● **TASKS AND EXERCISES**
1. Answer these questions about the passage on Mark Bruhn, one per line:
(a) According to the opening paragraph, what does the deserving give rise to?
(b) In what month did Mark Bruhn die?
(c) Which university granted him a PhD?
2. Extract each line of the listing that includes the string "ВОЛС".

● **PASSAGE FOR REVIEW**

Some people leave the world a better place than they came into, and some of those seem to deserve a few extra words. Where this “deserving” comes from is an interesting question. And the deserving gives rise to responsibility, complicating everything including your grief. This is how karma works — one thing rippling forward on the momentum of another, and leaving traces.
If you’re still with me, you’ve guessed that I’ve been wondering what to say about the passing of a friend. Who, it so happens, made meaningful contributions to literary studies and is remembered by some in Maine’s literary world.
The friend is Mark Bruhn, who died in July at age 60. He’d lived the last 25 years or so with his wife, Augusta native Kelley Young, and their two kids Maury and Abe, in Colorado, where he was a professor at Regis University. He is remembered hereabouts as an English major in the 1980s at the University of Maine at Augusta and then the University of Southern Maine, where he graduated. He spent several years as managing editor of Tower Publishing Co. in Portland, where his duties included preparing tomes on Maine law written by local judges and attorneys. He went on to receive a PhD from Dalhousie University in Halifax, Nova Scotia, and made his way to Denver.

(Page-level text extractions)
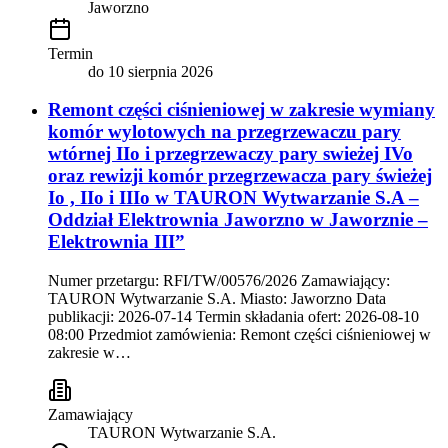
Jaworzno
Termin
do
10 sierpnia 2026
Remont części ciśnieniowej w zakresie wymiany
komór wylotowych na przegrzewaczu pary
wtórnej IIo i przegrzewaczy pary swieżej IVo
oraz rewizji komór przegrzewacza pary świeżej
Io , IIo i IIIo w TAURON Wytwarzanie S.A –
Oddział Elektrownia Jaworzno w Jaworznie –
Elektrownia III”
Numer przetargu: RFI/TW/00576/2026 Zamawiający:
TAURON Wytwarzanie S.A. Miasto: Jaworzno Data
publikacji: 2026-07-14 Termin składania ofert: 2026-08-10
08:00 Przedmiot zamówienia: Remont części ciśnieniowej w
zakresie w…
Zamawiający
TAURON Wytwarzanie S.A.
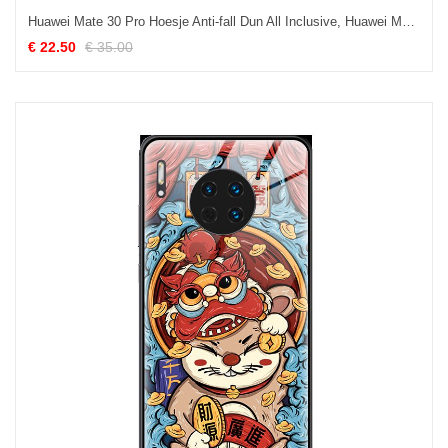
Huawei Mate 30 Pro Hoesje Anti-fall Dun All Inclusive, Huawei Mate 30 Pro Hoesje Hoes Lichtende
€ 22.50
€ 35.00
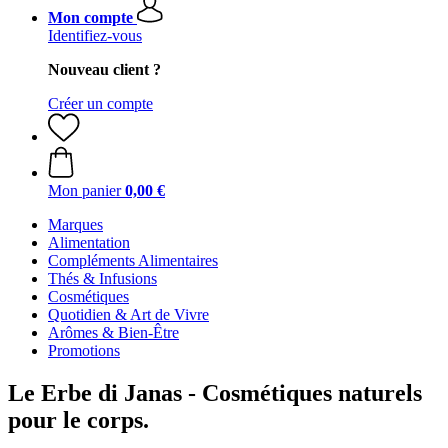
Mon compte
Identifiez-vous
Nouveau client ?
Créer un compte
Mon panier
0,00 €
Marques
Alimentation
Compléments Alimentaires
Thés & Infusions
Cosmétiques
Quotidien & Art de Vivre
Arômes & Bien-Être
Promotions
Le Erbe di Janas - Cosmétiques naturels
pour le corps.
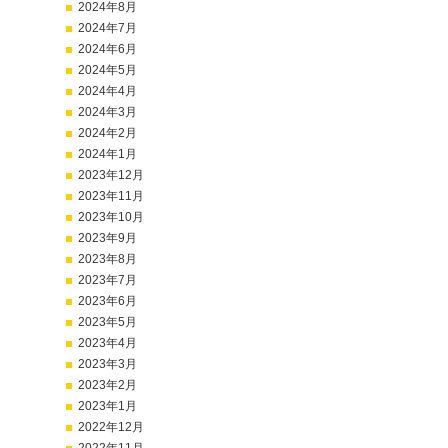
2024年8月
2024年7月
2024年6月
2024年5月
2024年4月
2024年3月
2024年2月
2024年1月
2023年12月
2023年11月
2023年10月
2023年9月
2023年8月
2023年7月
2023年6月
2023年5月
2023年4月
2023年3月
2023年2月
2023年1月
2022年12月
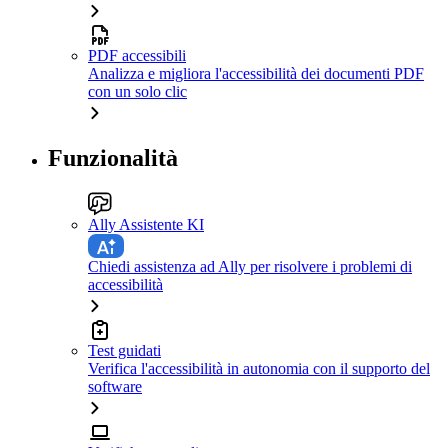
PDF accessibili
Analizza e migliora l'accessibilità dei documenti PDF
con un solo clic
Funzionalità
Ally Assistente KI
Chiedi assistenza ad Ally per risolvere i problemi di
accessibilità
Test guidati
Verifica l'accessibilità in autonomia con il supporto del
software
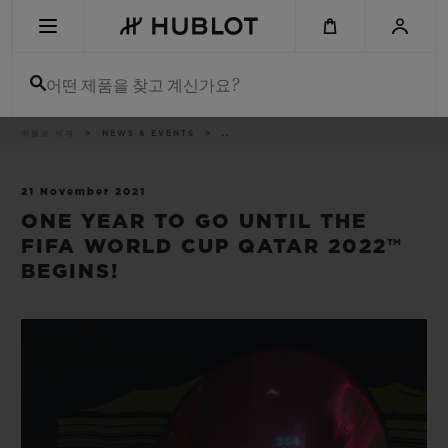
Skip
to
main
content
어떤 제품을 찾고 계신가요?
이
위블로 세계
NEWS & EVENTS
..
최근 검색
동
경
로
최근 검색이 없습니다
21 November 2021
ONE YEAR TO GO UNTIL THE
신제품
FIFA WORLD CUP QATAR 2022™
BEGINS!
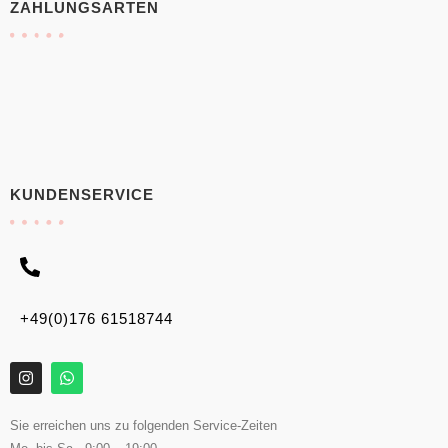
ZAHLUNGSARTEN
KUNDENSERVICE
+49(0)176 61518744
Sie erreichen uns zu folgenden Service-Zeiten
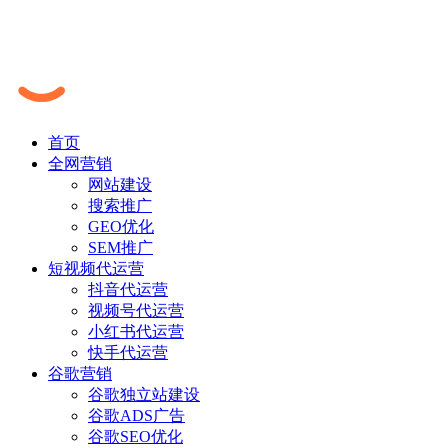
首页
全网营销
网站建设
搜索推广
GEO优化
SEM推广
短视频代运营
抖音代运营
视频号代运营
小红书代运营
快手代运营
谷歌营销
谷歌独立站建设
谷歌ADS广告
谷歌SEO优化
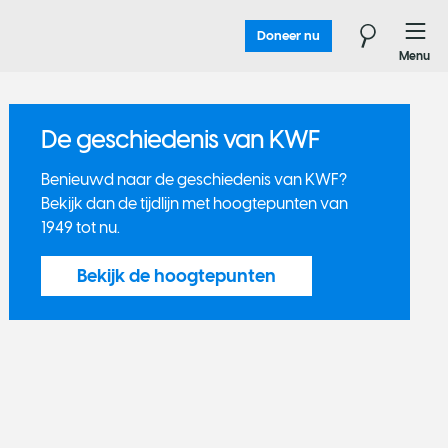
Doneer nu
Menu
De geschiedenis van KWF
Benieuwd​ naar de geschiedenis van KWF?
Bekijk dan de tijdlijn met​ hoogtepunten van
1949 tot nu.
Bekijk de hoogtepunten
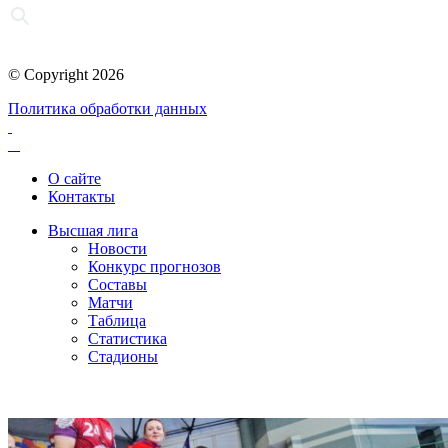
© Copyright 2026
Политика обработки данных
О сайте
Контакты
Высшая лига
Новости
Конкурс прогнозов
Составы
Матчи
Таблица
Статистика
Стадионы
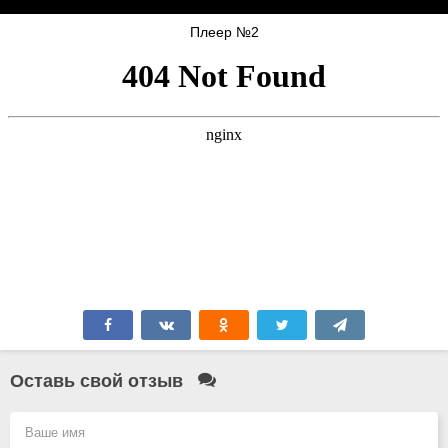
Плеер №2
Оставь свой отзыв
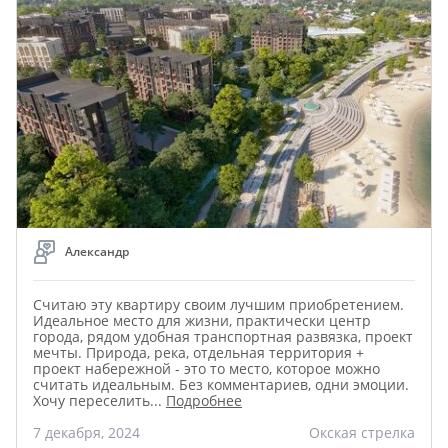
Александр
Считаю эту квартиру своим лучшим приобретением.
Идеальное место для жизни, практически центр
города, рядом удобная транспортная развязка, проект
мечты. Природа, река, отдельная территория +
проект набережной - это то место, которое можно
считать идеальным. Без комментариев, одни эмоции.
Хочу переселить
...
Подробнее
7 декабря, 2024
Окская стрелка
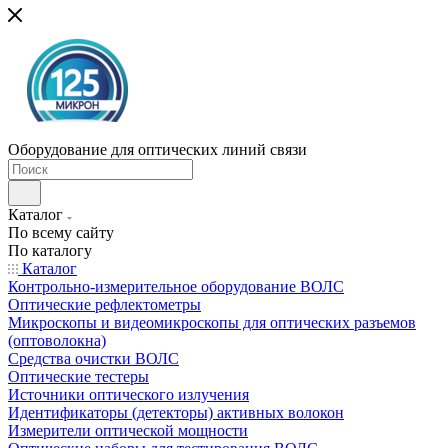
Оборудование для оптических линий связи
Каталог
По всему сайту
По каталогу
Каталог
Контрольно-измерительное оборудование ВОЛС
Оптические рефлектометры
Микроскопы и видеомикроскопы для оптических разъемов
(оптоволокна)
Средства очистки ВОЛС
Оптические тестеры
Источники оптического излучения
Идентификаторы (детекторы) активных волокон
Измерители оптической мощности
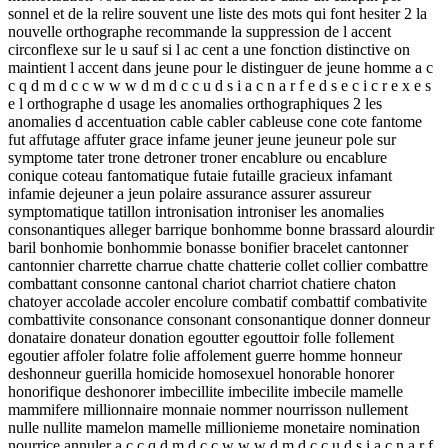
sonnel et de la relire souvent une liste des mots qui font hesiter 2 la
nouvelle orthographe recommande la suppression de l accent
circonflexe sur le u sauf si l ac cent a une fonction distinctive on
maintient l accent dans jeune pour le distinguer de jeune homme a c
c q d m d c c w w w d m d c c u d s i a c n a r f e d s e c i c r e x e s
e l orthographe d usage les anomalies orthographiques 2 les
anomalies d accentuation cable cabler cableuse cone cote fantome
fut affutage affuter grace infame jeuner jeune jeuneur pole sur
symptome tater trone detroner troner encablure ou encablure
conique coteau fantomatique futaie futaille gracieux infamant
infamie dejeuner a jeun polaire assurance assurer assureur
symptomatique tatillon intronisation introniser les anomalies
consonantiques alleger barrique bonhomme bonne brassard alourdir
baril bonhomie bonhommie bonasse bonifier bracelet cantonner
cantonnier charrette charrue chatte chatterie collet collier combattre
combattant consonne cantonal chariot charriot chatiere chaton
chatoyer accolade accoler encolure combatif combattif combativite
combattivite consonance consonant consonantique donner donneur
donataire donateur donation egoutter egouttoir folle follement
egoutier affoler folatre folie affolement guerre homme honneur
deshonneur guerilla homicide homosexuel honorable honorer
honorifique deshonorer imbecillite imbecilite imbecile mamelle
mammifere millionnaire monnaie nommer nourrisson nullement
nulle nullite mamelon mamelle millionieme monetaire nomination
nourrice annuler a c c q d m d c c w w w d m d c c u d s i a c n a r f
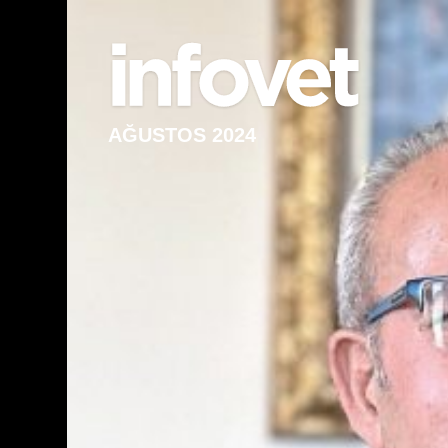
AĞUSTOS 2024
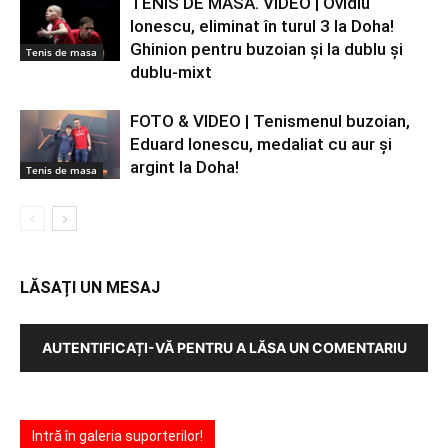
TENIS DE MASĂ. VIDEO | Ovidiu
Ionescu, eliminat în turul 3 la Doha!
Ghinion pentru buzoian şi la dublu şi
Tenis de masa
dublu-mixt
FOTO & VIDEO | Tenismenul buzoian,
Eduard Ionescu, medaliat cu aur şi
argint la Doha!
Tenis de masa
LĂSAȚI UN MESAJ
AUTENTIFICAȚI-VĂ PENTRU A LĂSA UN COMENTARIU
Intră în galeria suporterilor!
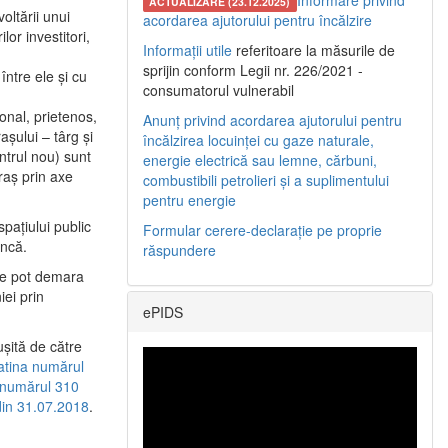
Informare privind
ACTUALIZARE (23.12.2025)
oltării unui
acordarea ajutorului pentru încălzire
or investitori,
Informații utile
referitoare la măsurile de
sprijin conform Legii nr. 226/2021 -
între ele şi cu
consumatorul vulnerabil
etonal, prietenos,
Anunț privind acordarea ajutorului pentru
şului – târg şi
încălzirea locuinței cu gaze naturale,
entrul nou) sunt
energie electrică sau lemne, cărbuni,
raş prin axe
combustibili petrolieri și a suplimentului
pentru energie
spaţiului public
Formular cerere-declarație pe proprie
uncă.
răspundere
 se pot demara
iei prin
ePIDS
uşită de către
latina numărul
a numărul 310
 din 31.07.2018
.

● **ANSWERS IN ORDER**
1.
(a) Responsibility.
(b) July.
(c) Dalhousie University in Halifax, Nova Scotia.

2.
Контрольно-измерительное оборудование ВОЛС
Средства очистки ВОЛС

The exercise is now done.